MINNEAPOLIS - Richard Pitino has said it consistently since before the start of the college basketball season: Nothing about this year is normal.
We try to normalize it, but Pitino and the Gophers are taking things day by day as they try to get through the season amid the COVID-19 pandemic. He described his daily drive from Edina to campus like going through a ghost town. His wife texted on a recent weekday morning, there was no traffic to speak of as she dropped off the family dog.
He got out of a practice this week and saw that Duke was playing Notre Dame on a weekday afternoon.
We’re still in weird times, and the latest example of that will come Thursday as Minnesota hosts Purdue.
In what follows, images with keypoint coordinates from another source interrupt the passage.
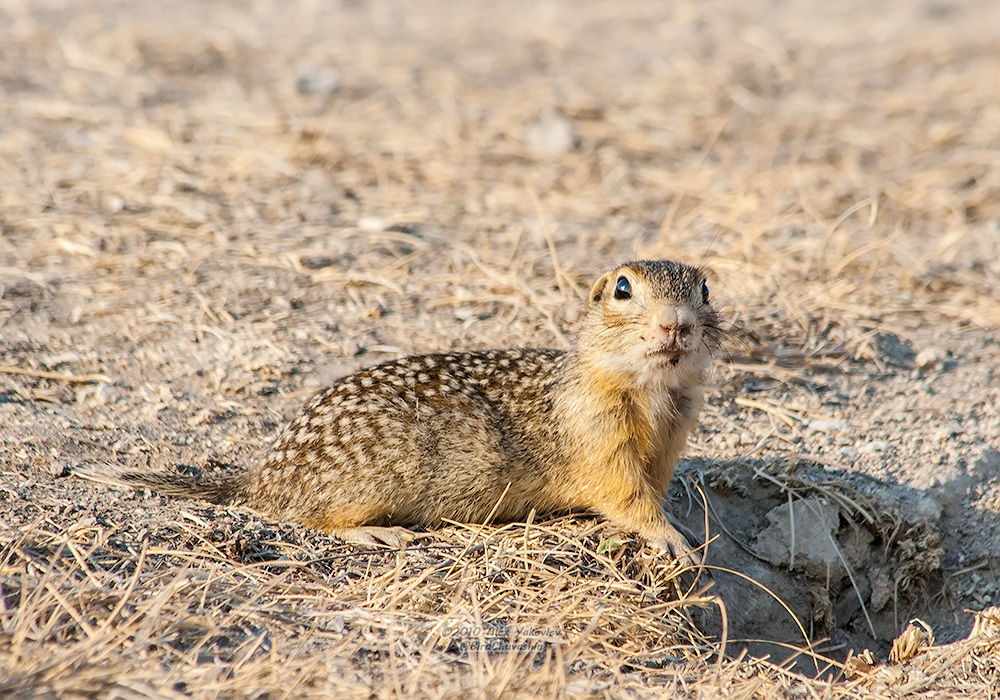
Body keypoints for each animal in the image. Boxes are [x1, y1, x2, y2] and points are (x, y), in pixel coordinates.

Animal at [76, 262, 720, 564]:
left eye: (706, 290)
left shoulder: (667, 447)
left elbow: (653, 490)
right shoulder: (601, 441)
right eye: (622, 289)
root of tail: (261, 479)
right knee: (309, 519)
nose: (677, 324)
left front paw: (681, 524)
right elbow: (627, 498)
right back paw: (378, 532)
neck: (652, 390)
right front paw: (672, 537)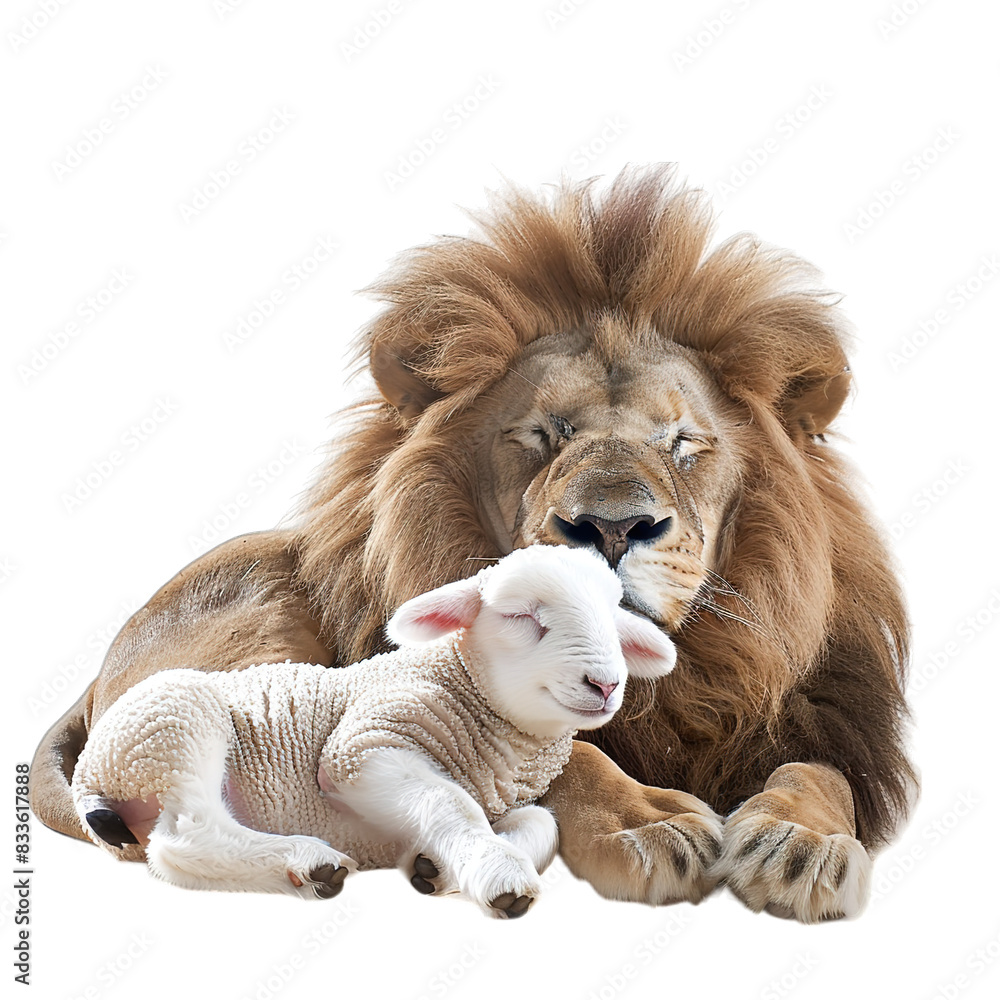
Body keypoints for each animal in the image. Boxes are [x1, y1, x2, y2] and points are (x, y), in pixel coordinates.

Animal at [31, 165, 915, 922]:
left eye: (682, 442)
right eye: (541, 433)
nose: (612, 525)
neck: (666, 690)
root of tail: (96, 674)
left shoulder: (819, 723)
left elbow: (819, 774)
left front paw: (803, 842)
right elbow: (571, 762)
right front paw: (643, 821)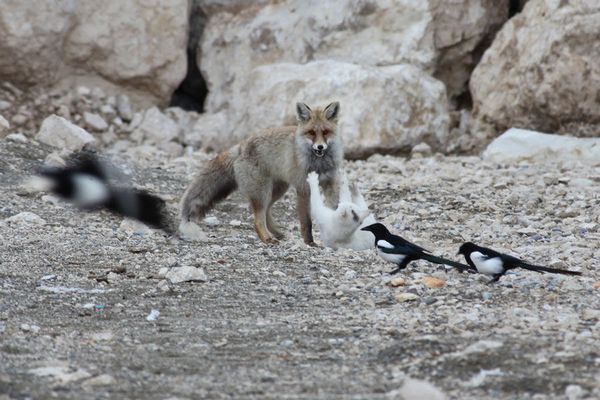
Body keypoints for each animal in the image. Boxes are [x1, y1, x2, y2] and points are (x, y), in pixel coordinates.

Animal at [179, 101, 342, 245]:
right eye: (311, 133)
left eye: (326, 132)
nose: (320, 147)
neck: (319, 164)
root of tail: (242, 145)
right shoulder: (304, 188)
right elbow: (307, 222)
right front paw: (310, 242)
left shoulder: (330, 184)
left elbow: (336, 210)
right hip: (262, 192)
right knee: (258, 220)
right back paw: (268, 239)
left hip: (276, 190)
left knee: (267, 212)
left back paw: (277, 233)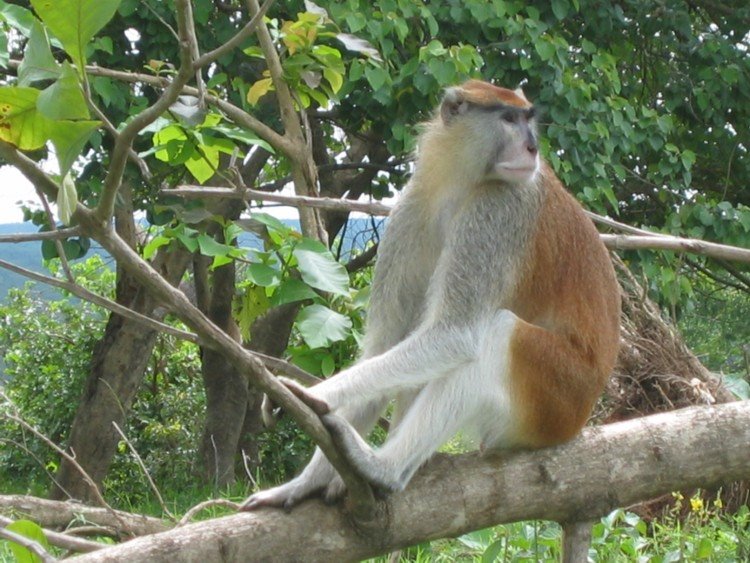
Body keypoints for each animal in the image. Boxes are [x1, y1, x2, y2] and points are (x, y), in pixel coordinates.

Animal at [242, 80, 624, 512]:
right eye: (509, 119)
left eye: (529, 120)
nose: (532, 148)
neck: (459, 178)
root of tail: (583, 413)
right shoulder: (411, 209)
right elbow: (384, 346)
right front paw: (304, 480)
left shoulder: (498, 208)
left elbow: (454, 336)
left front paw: (311, 393)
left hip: (556, 399)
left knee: (497, 335)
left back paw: (384, 469)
While a midweek game is normal, a 4 p.m. tipoff time is not. That’s normally a start time for a conference tournament, NCAA Tournament or weekend game for a sold out arena.
It doesn’t bother Pitino.
"When the game time switched I was like great, why not? What does it matter? Nobody is really going to work right now, everybody is working from home," Pitino said Wednesday. "I’d be bothered by it if we had fans, but we’re not going to have fans. It’s way more of a unique year than I think anybody understands."
The Gophers have a 12-1 record at Williams Arena this season, and they put that to the test Thursday night against the Boilermakers. The two teams met two weeks ago, and Minnesota led a big opportunity for a road win slip away.
Leading by 14 early and 35-30 at the half, Purdue won the second half 51-27 and manhandled the Gophers in an 81-loss. It was part of a three-game losing streak as the Gophers are now 0-6 on the road this season. They get a chance for payback on Thursday.
"The big thing was we played very good basketball for 20 minutes. We’ve got to play that way for 40 minutes, just don’t let them wear us down. Just embrace that toughness that comes with this league, and that Purdue embraces," forward Eric Curry said.
The biggest numbers from that loss? The Gophers were out-rebounded 44-27, allowed 26 points in the paint, 21 second chance points and 14 points off 11 turnovers.
"We gave away 30-plus points on offensive rebounds and turnovers. You cut down on those, I think it’s a much different game," Pitino said. "We’ve got to do a better job of being ready for that this time around."
The Gophers are at ninth in the Big Ten at 5-7, and a quality win over Purdue would boost their NCAA Tournament resume. Curry says there is no panic after Minnesota snapped a three-game skid Monday night after beating Nebraska. His freshman year, the Gophers started 0-5 in the Big Ten before going on a February run and going dancing.
A win Thursday could do a lot for their confidence.
"It can be the start of something special. It can be one of those types of turnaround seasons for us. Just spark something up going into tournament time,’ Curry said.
The Gophers are 12-7 overall, and there’s not a single NCAA Tournament projection that has them out of the Big Dance. But there’s still work to do, with home games left against Purdue, Illinois, Northwestern and Rutgers. They have road games left at Maryland, Indiana, Penn State and maybe Nebraska.
The consensus is they need to get to 17 wins to get to the Big Ten Tournament, switched this year from Chicago to Indianapolis due to COVID-19, without sweating an NCAA bid. It’s time to put the foot on the gas.
"This is a crucial time and they call it the dog days of the season, this January-February period. I think we’ve been handling it well. We obviously have been going through some adversity, but it’s all about how you bounce back," Jamal Mashburn Jr. said.